[Extrinsic camera parameter data]

+ + + +

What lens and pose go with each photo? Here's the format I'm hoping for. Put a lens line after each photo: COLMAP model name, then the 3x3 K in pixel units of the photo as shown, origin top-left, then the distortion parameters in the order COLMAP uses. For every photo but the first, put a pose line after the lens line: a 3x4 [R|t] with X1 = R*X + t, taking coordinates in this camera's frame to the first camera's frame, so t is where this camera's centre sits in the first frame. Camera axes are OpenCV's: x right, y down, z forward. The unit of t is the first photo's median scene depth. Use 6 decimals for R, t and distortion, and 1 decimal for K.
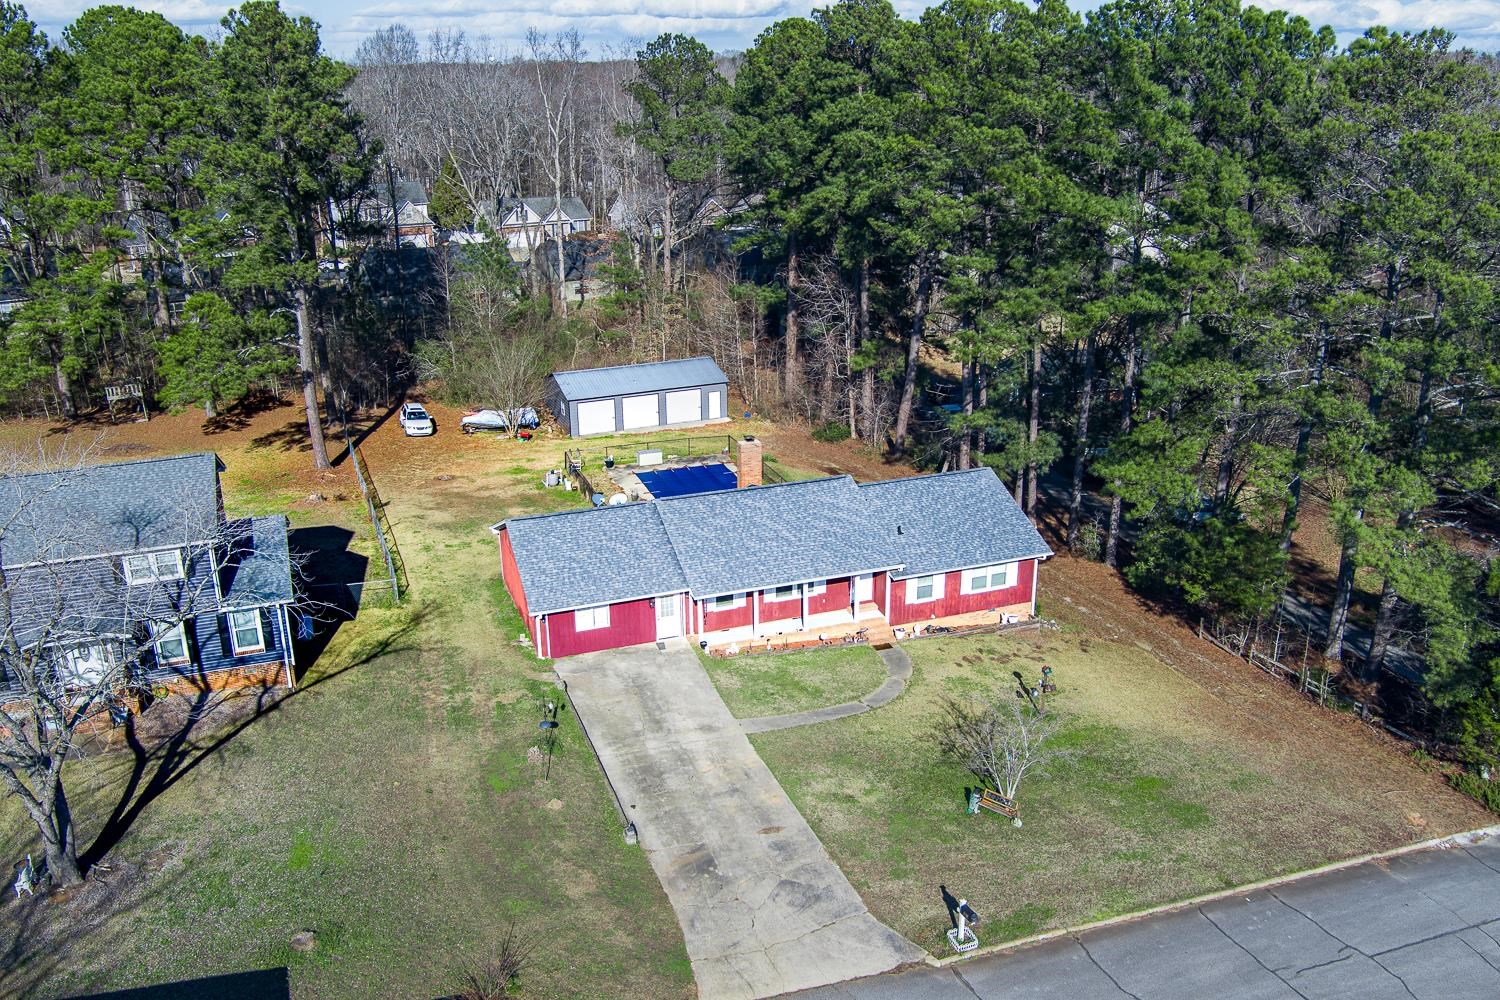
lens RADIAL K [[1214.9, 0, 747.0], [0, 1214.9, 500.9], [0, 0, 1]] dist [-0.074174, 0.015472]
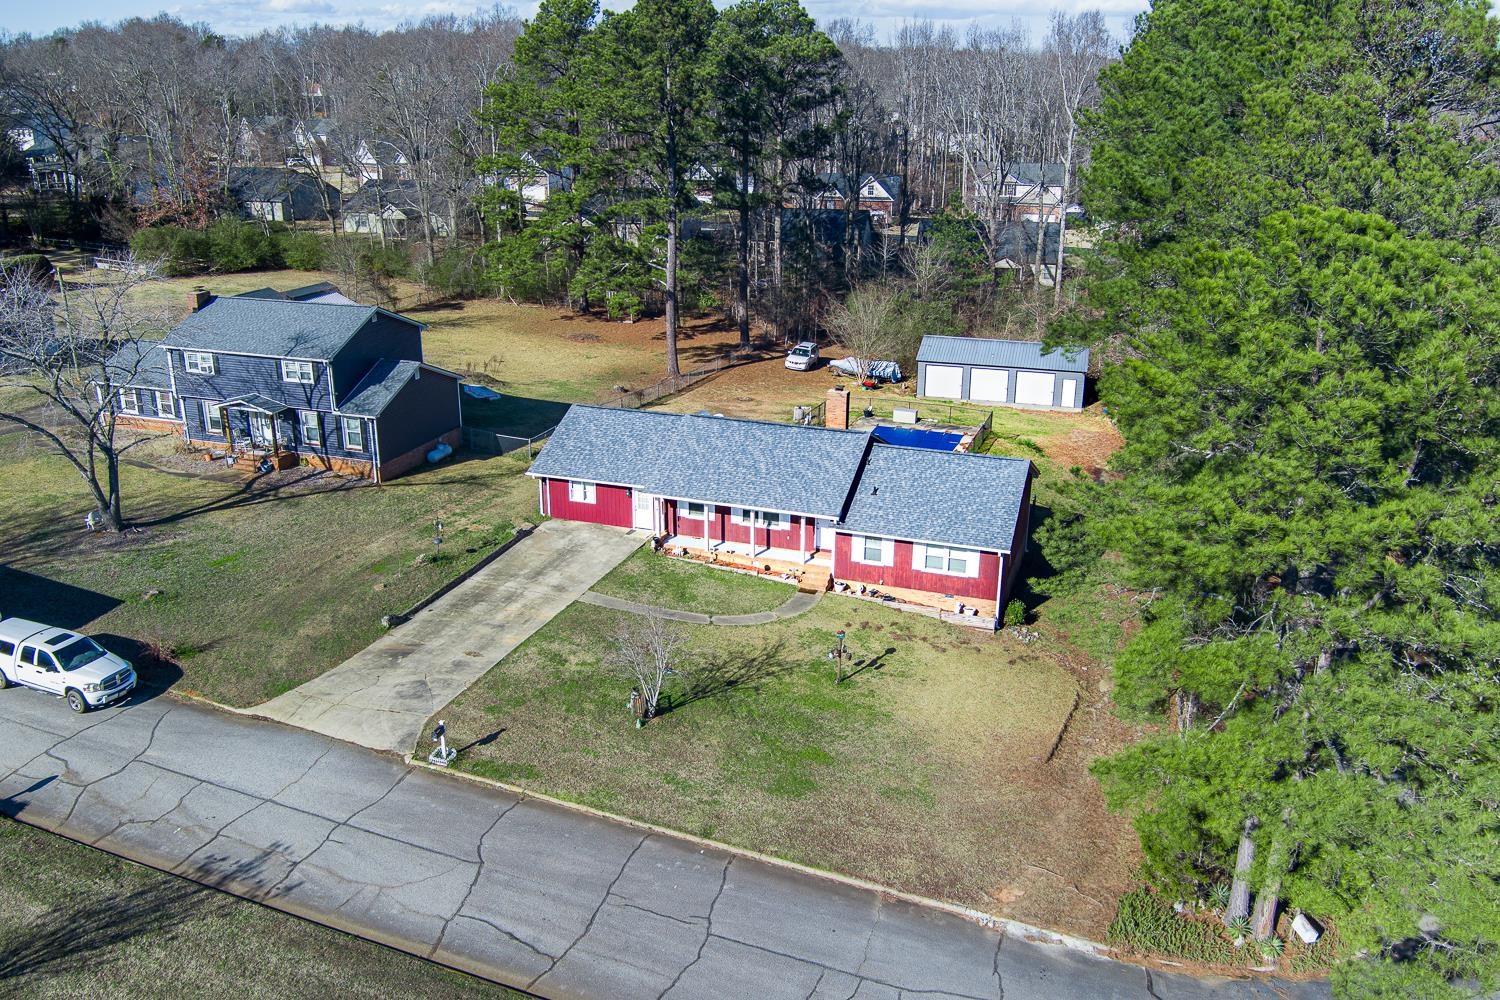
lens RADIAL K [[1214.9, 0, 747.0], [0, 1214.9, 498.5], [0, 0, 1]] dist [-0.074174, 0.015472]
pose [[0.769882, 0.225200, -0.597132, 0.707847], [-0.224148, 0.971478, 0.077386, -0.026160], [0.597528, 0.074267, 0.798402, 0.142978]]
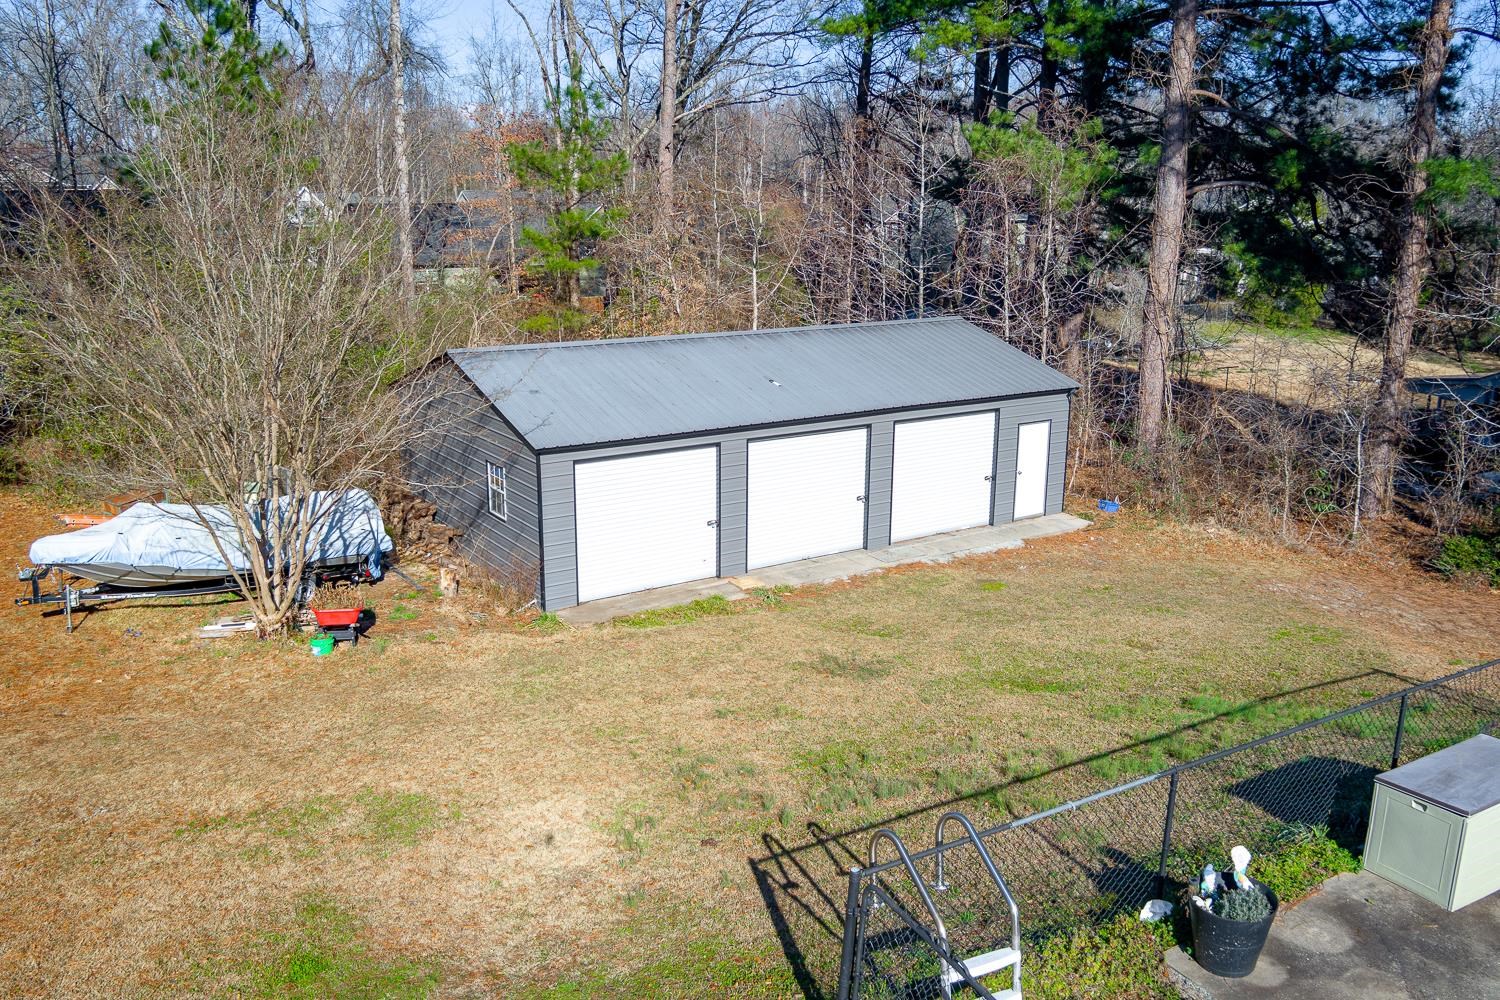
lens RADIAL K [[1214.9, 0, 748.2], [0, 1214.9, 501.2], [0, 0, 1]] dist [-0.074174, 0.015472]
pose [[0.990089, -0.038383, 0.135092, -0.248410], [0.053609, 0.992380, -0.110939, -0.082934], [-0.129804, 0.117081, 0.984603, 1.387677]]
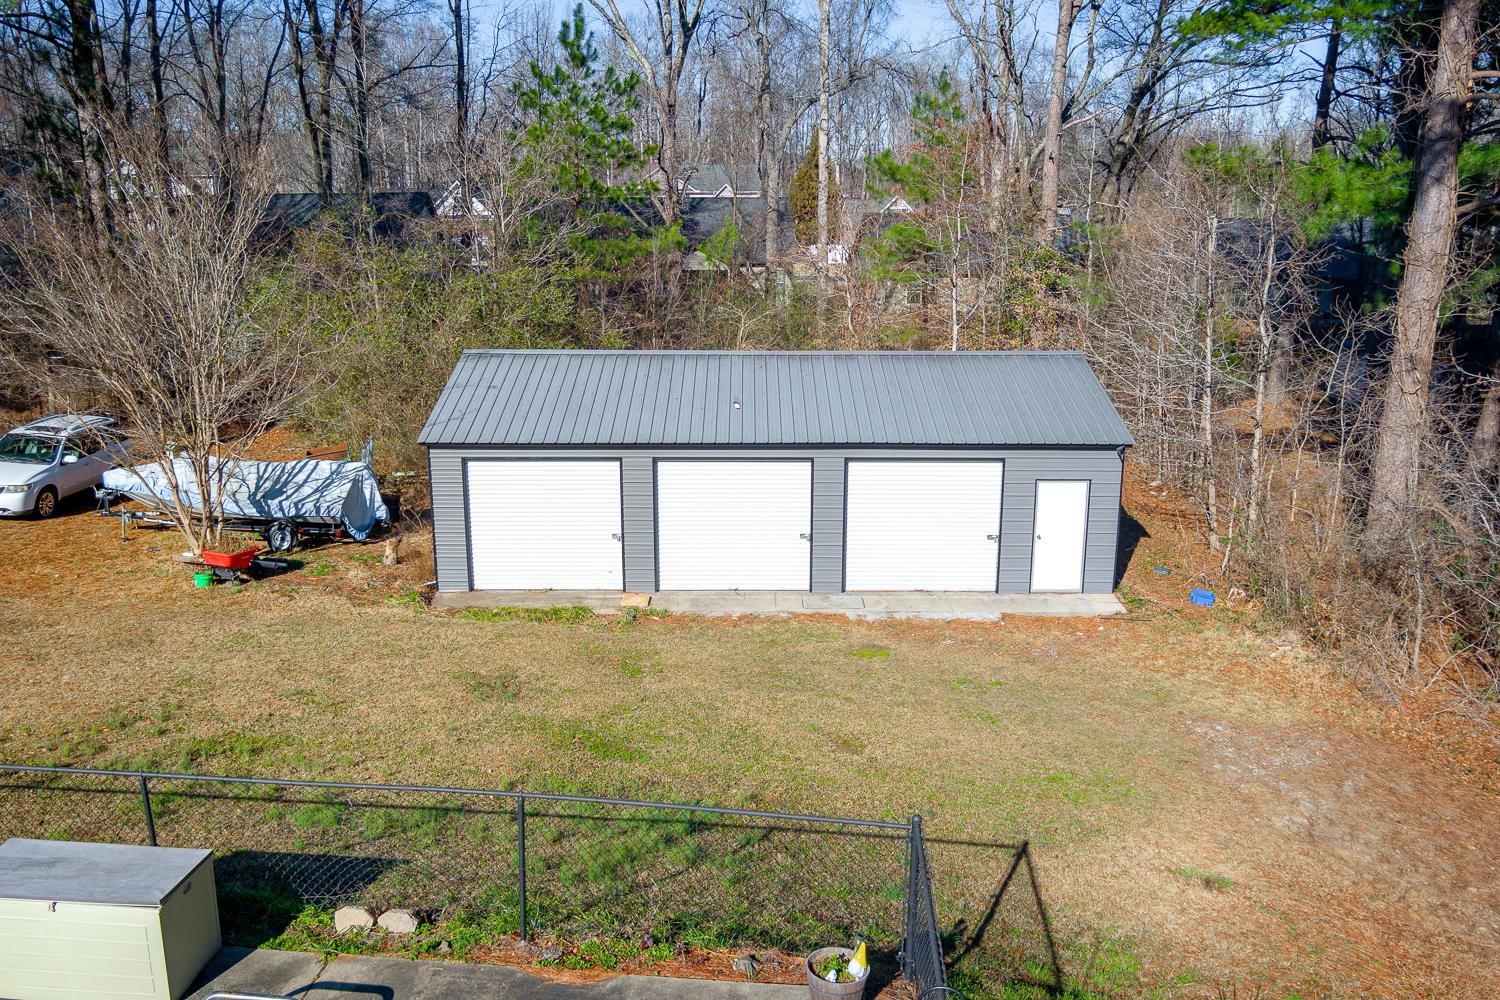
lens RADIAL K [[1214.9, 0, 754.9], [0, 1214.9, 496.5], [0, 0, 1]] dist [-0.074174, 0.015472]
pose [[0.917337, 0.105339, -0.383922, 0.016511], [-0.143558, 0.987004, -0.072204, -0.114987], [0.371326, 0.121351, 0.920538, 1.436741]]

+ + + +

• Problem details
Retype the records above exactly, and keep any picture out of what you write.

• Answer box
What lens and pose go with each photo? Here's the format I'm hoping for. Put a lens line after each photo: COLMAP model name, then the 3x3 K in pixel units of the photo as shown, origin top-left, then the distortion parameters in the order COLMAP uses. For every photo but the first, put a pose line after the lens line: a 3x4 [R|t] with X1 = R*X + t, taking coordinates in this camera's frame to the first camera's frame, so t is where this camera's centre sits in the first frame. Camera axes are OpenCV's: x right, y down, z forward. The unit of t is the first photo's median scene depth. Use 6 decimals for R, t and distortion, and 1 decimal for K.
lens RADIAL K [[1214.9, 0, 747.0], [0, 1214.9, 500.9], [0, 0, 1]] dist [-0.074174, 0.015472]
lens RADIAL K [[1214.9, 0, 747.0], [0, 1214.9, 498.5], [0, 0, 1]] dist [-0.074174, 0.015472]
pose [[0.769882, 0.225200, -0.597132, 0.707847], [-0.224148, 0.971478, 0.077386, -0.026160], [0.597528, 0.074267, 0.798402, 0.142978]]
lens RADIAL K [[1214.9, 0, 748.2], [0, 1214.9, 501.2], [0, 0, 1]] dist [-0.074174, 0.015472]
pose [[0.990089, -0.038383, 0.135092, -0.248410], [0.053609, 0.992380, -0.110939, -0.082934], [-0.129804, 0.117081, 0.984603, 1.387677]]
lens RADIAL K [[1214.9, 0, 754.9], [0, 1214.9, 496.5], [0, 0, 1]] dist [-0.074174, 0.015472]
pose [[0.917337, 0.105339, -0.383922, 0.016511], [-0.143558, 0.987004, -0.072204, -0.114987], [0.371326, 0.121351, 0.920538, 1.436741]]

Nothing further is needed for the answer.